=== Section Start ===

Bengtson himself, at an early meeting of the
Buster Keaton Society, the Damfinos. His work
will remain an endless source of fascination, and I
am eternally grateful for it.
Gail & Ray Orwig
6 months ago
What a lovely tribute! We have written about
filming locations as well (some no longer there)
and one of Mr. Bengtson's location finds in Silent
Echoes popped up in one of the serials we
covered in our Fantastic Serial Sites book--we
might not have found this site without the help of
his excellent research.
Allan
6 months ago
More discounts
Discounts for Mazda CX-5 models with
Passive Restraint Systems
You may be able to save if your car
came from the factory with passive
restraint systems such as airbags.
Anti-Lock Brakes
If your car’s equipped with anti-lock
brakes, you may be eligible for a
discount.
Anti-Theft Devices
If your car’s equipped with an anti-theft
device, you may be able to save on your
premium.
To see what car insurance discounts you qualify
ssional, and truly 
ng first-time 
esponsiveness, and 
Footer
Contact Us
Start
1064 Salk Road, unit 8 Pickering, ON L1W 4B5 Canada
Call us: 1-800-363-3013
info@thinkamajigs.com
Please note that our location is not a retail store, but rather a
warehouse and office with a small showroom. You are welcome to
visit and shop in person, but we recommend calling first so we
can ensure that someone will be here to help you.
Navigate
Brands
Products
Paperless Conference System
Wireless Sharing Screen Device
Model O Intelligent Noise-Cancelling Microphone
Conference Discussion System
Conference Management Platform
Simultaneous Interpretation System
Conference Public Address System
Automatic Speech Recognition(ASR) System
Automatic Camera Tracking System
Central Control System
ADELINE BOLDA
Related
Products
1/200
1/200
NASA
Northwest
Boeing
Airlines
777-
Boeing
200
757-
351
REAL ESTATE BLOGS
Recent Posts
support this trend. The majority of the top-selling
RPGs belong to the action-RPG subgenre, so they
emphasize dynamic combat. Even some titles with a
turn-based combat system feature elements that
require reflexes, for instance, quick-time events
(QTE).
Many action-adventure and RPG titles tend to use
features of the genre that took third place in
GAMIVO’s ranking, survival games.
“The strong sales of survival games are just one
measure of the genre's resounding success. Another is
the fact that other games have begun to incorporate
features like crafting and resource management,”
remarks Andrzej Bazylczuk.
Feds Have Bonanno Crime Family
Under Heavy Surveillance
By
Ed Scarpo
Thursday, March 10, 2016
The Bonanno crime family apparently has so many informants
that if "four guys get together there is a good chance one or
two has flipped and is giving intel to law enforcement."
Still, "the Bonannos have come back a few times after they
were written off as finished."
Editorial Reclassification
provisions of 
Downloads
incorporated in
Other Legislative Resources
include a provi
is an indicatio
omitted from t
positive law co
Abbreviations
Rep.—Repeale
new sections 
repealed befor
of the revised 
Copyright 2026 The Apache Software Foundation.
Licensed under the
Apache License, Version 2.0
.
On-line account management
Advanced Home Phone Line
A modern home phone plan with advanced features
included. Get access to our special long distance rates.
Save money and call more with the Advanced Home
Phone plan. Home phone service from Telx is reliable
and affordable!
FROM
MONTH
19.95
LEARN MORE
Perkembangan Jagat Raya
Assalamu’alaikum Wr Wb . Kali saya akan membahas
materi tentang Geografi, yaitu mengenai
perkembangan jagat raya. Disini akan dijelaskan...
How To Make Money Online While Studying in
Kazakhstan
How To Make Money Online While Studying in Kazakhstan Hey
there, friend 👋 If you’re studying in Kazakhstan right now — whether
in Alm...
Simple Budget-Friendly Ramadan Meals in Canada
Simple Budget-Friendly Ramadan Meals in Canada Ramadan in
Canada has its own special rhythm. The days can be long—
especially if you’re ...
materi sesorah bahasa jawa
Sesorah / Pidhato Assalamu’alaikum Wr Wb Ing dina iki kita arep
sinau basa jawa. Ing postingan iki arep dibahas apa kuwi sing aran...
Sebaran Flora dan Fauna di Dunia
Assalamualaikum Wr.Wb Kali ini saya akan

=== Section End ===

## WORK INSTRUCTION
Within the listing above, extract exactly the lines from the line with "esponsiveness, and" to the line with "warehouse and office", the two named lines included, and no others.

## EXERCISE SOLUTION
esponsiveness, and 
Footer
Contact Us
Start
1064 Salk Road, unit 8 Pickering, ON L1W 4B5 Canada
Call us: 1-800-363-3013
info@thinkamajigs.com
Please note that our location is not a retail store, but rather a
warehouse and office with a small showroom. You are welcome to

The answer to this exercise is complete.